A secretária de Imprensa da Casa Branca, Sarah Huckabee Sanders, divulgou uma nota em resposta ao artigo:
«O indivíduo por trás deste texto optou por enganar, em vez de apoiar, o presidente devidamente eleito dos Estados Unidos», disse. «Ele não está colocando o país em primeiro lugar, mas colocando a si mesmo e a seu ego à frente da vontade do povo americano.»
Trump acrescentou que «todos esses veículos de imprensa farsantes vão à falência», uma vez que ele deixe a presidência, já que eles não terão mais nada sobre o que escrever.
Quem é a fonte anônima?
Fora do governo, o artigo vai desencadear um dos jogos favoritos de Washington – adivinhar a identidade de um autor desconhecido. Desde que «Anonymous» escreveu o romance Cores Primárias, um relato de ficção disfarçado sobre a campanha presidencial de Bill Clinton em 1992, não há um mistério desse tipo.
Mais tarde, foi revelado que o autor do livro era o jornalista Joe Klein.
Dado que grande parte do foco do artigo do New York Times está na condução dos assuntos internacionais, os holofotes provavelmente vão se voltar para a equipe de política externa do presidente – no Departamento de Estado, no Conselho de Segurança Nacional e no Departamento de Defesa.
Também haverá certamente uma solicitação para que o funcionário do governo se apresente por contra própria.

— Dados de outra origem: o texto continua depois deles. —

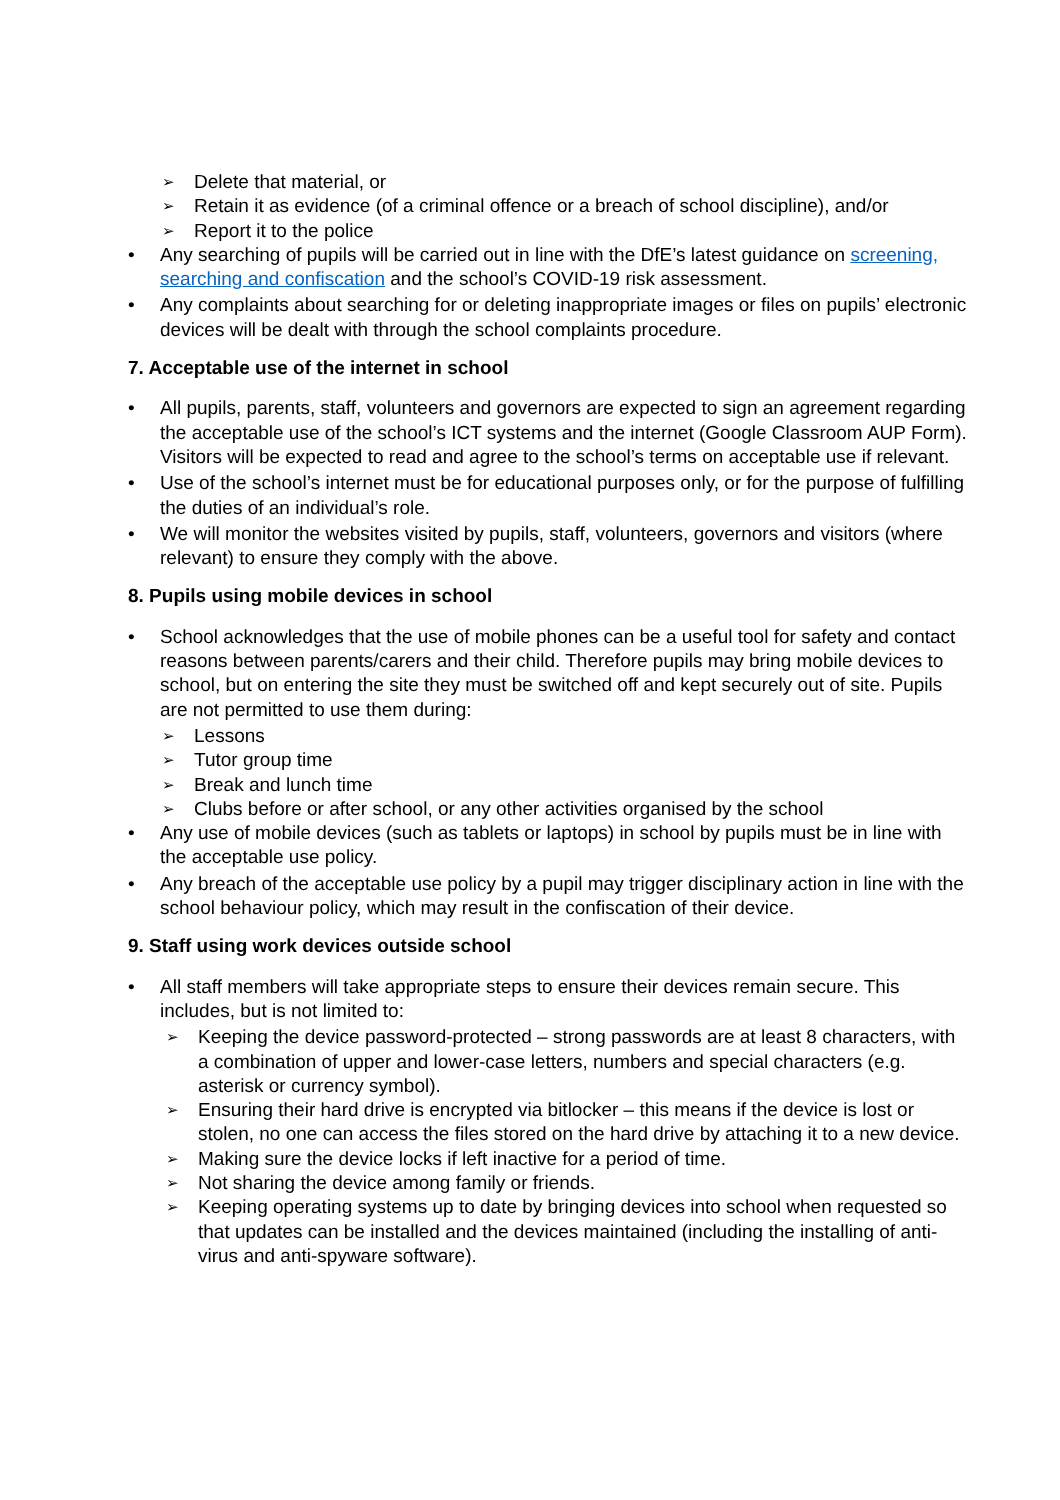➢ Delete that material, or
➢ Retain it as evidence (of a criminal offence or a breach of school discipline), and/or
➢ Report it to the police
• Any searching of pupils will be carried out in line with the DfE’s latest guidance on screening, searching and confiscation and the school’s COVID-19 risk assessment.
• Any complaints about searching for or deleting inappropriate images or files on pupils’ electronic devices will be dealt with through the school complaints procedure.
7. Acceptable use of the internet in school
• All pupils, parents, staff, volunteers and governors are expected to sign an agreement regarding the acceptable use of the school’s ICT systems and the internet (Google Classroom AUP Form). Visitors will be expected to read and agree to the school’s terms on acceptable use if relevant.
• Use of the school’s internet must be for educational purposes only, or for the purpose of fulfilling the duties of an individual’s role.
• We will monitor the websites visited by pupils, staff, volunteers, governors and visitors (where relevant) to ensure they comply with the above.
8. Pupils using mobile devices in school
• School acknowledges that the use of mobile phones can be a useful tool for safety and contact reasons between parents/carers and their child. Therefore pupils may bring mobile devices to school, but on entering the site they must be switched off and kept securely out of site. Pupils are not permitted to use them during:
➢ Lessons
➢ Tutor group time
➢ Break and lunch time
➢ Clubs before or after school, or any other activities organised by the school
• Any use of mobile devices (such as tablets or laptops) in school by pupils must be in line with the acceptable use policy.
• Any breach of the acceptable use policy by a pupil may trigger disciplinary action in line with the school behaviour policy, which may result in the confiscation of their device.
9. Staff using work devices outside school
• All staff members will take appropriate steps to ensure their devices remain secure. This includes, but is not limited to:
➢ Keeping the device password-protected – strong passwords are at least 8 characters, with a combination of upper and lower-case letters, numbers and special characters (e.g. asterisk or currency symbol).
➢ Ensuring their hard drive is encrypted via bitlocker – this means if the device is lost or stolen, no one can access the files stored on the hard drive by attaching it to a new device.
➢ Making sure the device locks if left inactive for a period of time.
➢ Not sharing the device among family or friends.
➢ Keeping operating systems up to date by bringing devices into school when requested so that updates can be installed and the devices maintained (including the installing of anti-virus and anti-spyware software).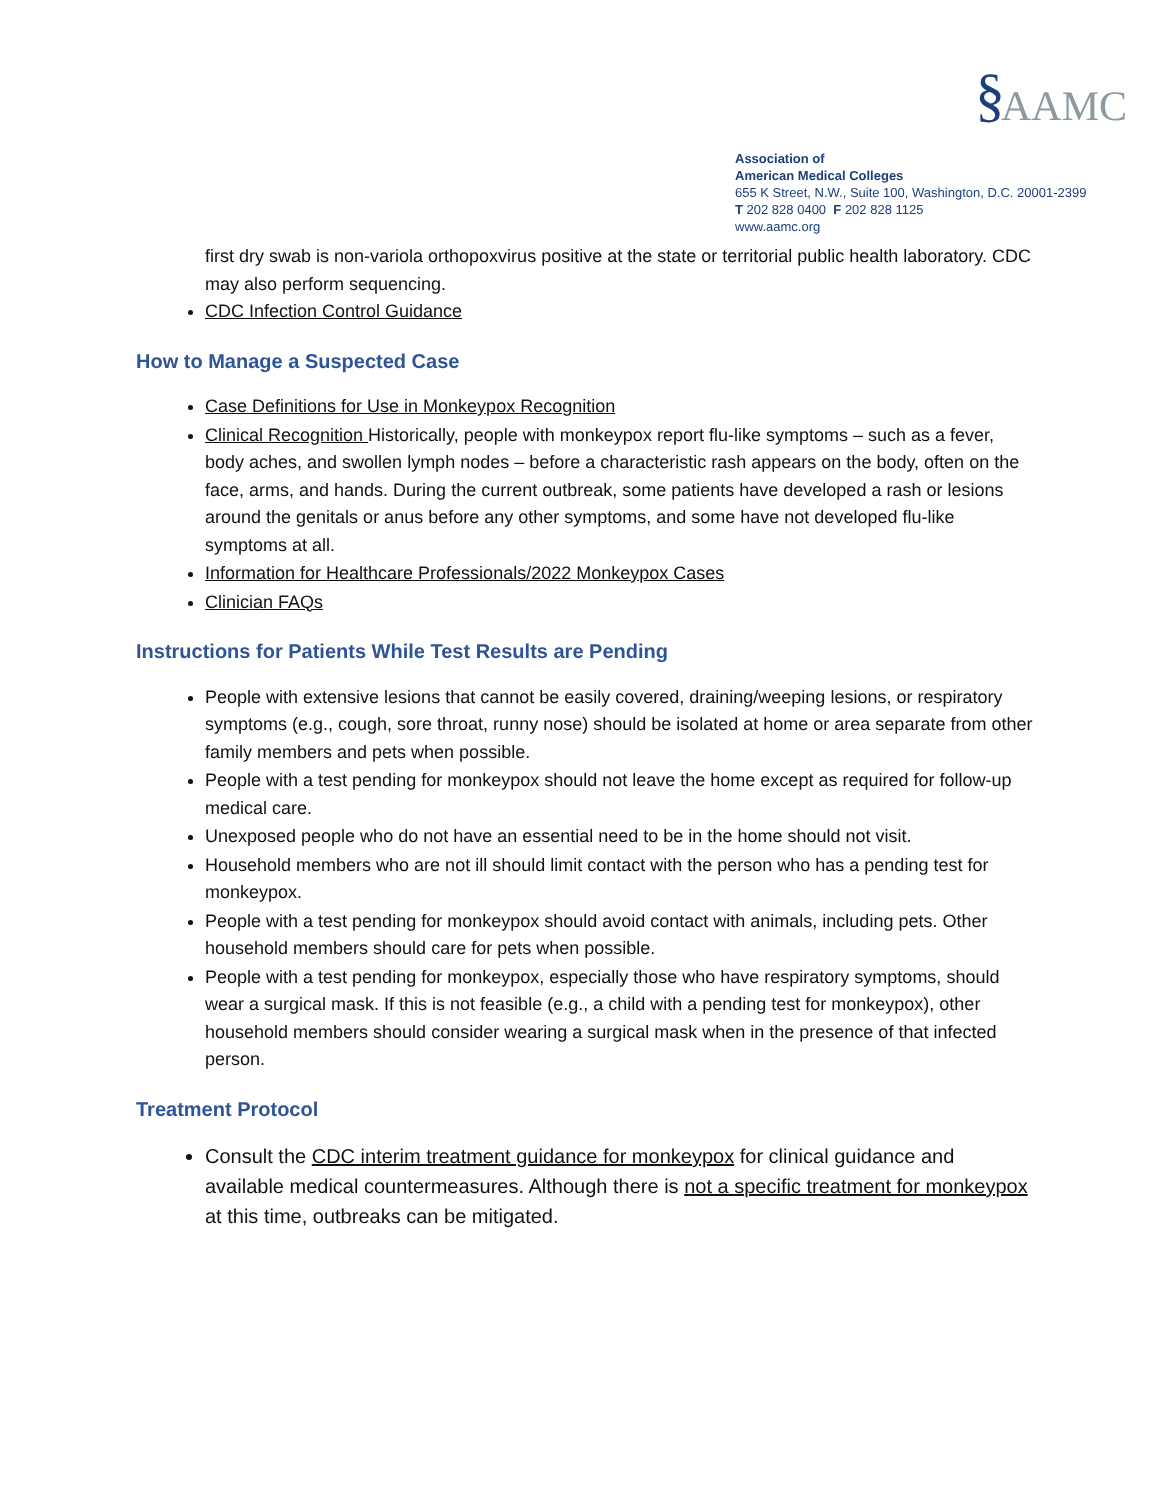§ AAMC
Association of
American Medical Colleges
655 K Street, N.W., Suite 100, Washington, D.C. 20001-2399
T 202 828 0400 F 202 828 1125
www.aamc.org
first dry swab is non-variola orthopoxvirus positive at the state or territorial public health laboratory. CDC may also perform sequencing.
CDC Infection Control Guidance
How to Manage a Suspected Case
Case Definitions for Use in Monkeypox Recognition
Clinical Recognition Historically, people with monkeypox report flu-like symptoms – such as a fever, body aches, and swollen lymph nodes – before a characteristic rash appears on the body, often on the face, arms, and hands. During the current outbreak, some patients have developed a rash or lesions around the genitals or anus before any other symptoms, and some have not developed flu-like symptoms at all.
Information for Healthcare Professionals/2022 Monkeypox Cases
Clinician FAQs
Instructions for Patients While Test Results are Pending
People with extensive lesions that cannot be easily covered, draining/weeping lesions, or respiratory symptoms (e.g., cough, sore throat, runny nose) should be isolated at home or area separate from other family members and pets when possible.
People with a test pending for monkeypox should not leave the home except as required for follow-up medical care.
Unexposed people who do not have an essential need to be in the home should not visit.
Household members who are not ill should limit contact with the person who has a pending test for monkeypox.
People with a test pending for monkeypox should avoid contact with animals, including pets. Other household members should care for pets when possible.
People with a test pending for monkeypox, especially those who have respiratory symptoms, should wear a surgical mask. If this is not feasible (e.g., a child with a pending test for monkeypox), other household members should consider wearing a surgical mask when in the presence of that infected person.
Treatment Protocol
Consult the CDC interim treatment guidance for monkeypox for clinical guidance and available medical countermeasures. Although there is not a specific treatment for monkeypox at this time, outbreaks can be mitigated.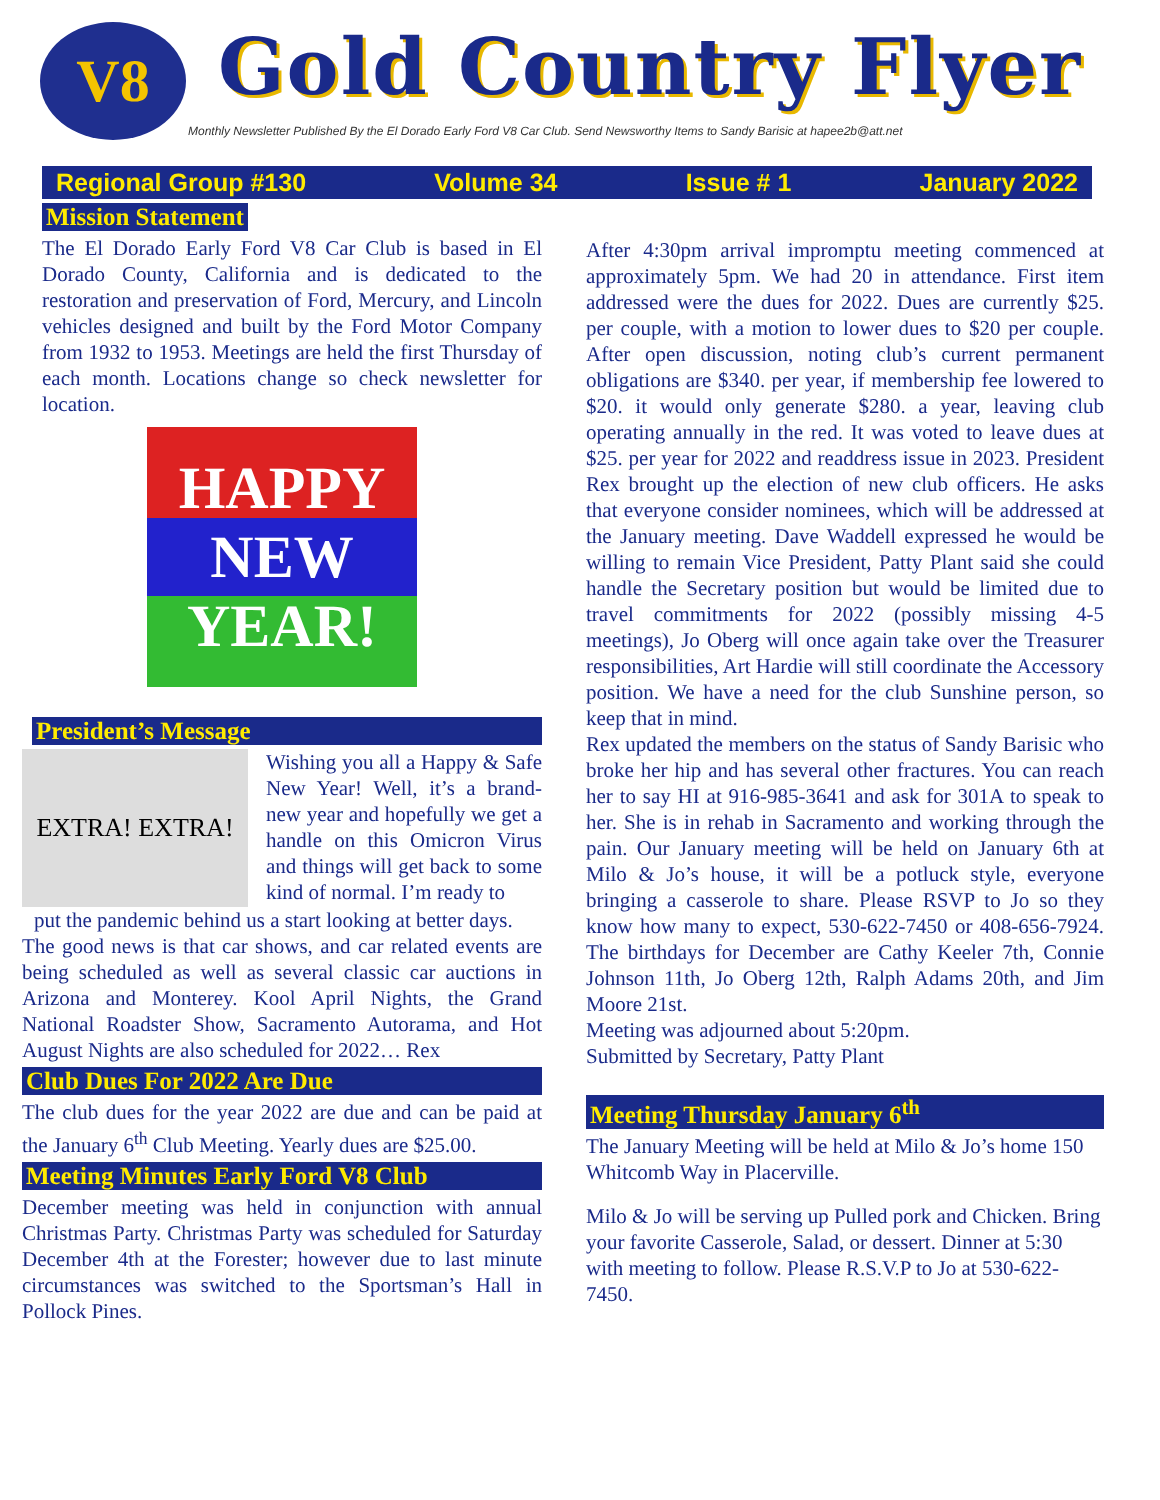V8
Gold Country Flyer
Monthly Newsletter Published By the El Dorado Early Ford V8 Car Club. Send Newsworthy Items to Sandy Barisic at hapee2b@att.net
Regional Group #130 Volume 34 Issue # 1 January 2022
Mission Statement
The El Dorado Early Ford V8 Car Club is based in El Dorado County, California and is dedicated to the restoration and preservation of Ford, Mercury, and Lincoln vehicles designed and built by the Ford Motor Company from 1932 to 1953. Meetings are held the first Thursday of each month. Locations change so check newsletter for location.
HAPPY NEW YEAR!
President’s Message
EXTRA! EXTRA!
Wishing you all a Happy & Safe New Year! Well, it’s a brand-new year and hopefully we get a handle on this Omicron Virus and things will get back to some kind of normal. I’m ready to
put the pandemic behind us a start looking at better days.
The good news is that car shows, and car related events are being scheduled as well as several classic car auctions in Arizona and Monterey. Kool April Nights, the Grand National Roadster Show, Sacramento Autorama, and Hot August Nights are also scheduled for 2022… Rex
Club Dues For 2022 Are Due
The club dues for the year 2022 are due and can be paid at the January 6<sup>th</sup> Club Meeting. Yearly dues are $25.00.
Meeting Minutes Early Ford V8 Club
December meeting was held in conjunction with annual Christmas Party. Christmas Party was scheduled for Saturday December 4th at the Forester; however due to last minute circumstances was switched to the Sportsman’s Hall in Pollock Pines.
After 4:30pm arrival impromptu meeting commenced at approximately 5pm. We had 20 in attendance. First item addressed were the dues for 2022. Dues are currently $25. per couple, with a motion to lower dues to $20 per couple. After open discussion, noting club’s current permanent obligations are $340. per year, if membership fee lowered to $20. it would only generate $280. a year, leaving club operating annually in the red. It was voted to leave dues at $25. per year for 2022 and readdress issue in 2023. President Rex brought up the election of new club officers. He asks that everyone consider nominees, which will be addressed at the January meeting. Dave Waddell expressed he would be willing to remain Vice President, Patty Plant said she could handle the Secretary position but would be limited due to travel commitments for 2022 (possibly missing 4-5 meetings), Jo Oberg will once again take over the Treasurer responsibilities, Art Hardie will still coordinate the Accessory position. We have a need for the club Sunshine person, so keep that in mind.
Rex updated the members on the status of Sandy Barisic who broke her hip and has several other fractures. You can reach her to say HI at 916-985-3641 and ask for 301A to speak to her. She is in rehab in Sacramento and working through the pain. Our January meeting will be held on January 6th at Milo & Jo’s house, it will be a potluck style, everyone bringing a casserole to share. Please RSVP to Jo so they know how many to expect, 530-622-7450 or 408-656-7924. The birthdays for December are Cathy Keeler 7th, Connie Johnson 11th, Jo Oberg 12th, Ralph Adams 20th, and Jim Moore 21st.
Meeting was adjourned about 5:20pm.
Submitted by Secretary, Patty Plant
Meeting Thursday January 6<sup>th</sup>
The January Meeting will be held at Milo & Jo’s home 150 Whitcomb Way in Placerville.
Milo & Jo will be serving up Pulled pork and Chicken. Bring your favorite Casserole, Salad, or dessert. Dinner at 5:30 with meeting to follow. Please R.S.V.P to Jo at 530-622-7450.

«A crise do nosso tempo é que as pessoas em posições de poder veem um presidente que mostra ‘uma preferência por autocratas e ditadores’ e ‘impulsos antidemocráticos’, mas não se posicionam publicamente contra eles, e, assim, permitem que isso continue», tuitou Don Beyer, congressista da Virgínia.
O fato é que uma confissão anônima que apenas confirma os temores dos críticos de Trump não é uma prova de coragem. Mas, ao ser publicada logo após os trechos do livro de Woodward, a coluna do New York Times é um golpe que dificilmente passará despercebido.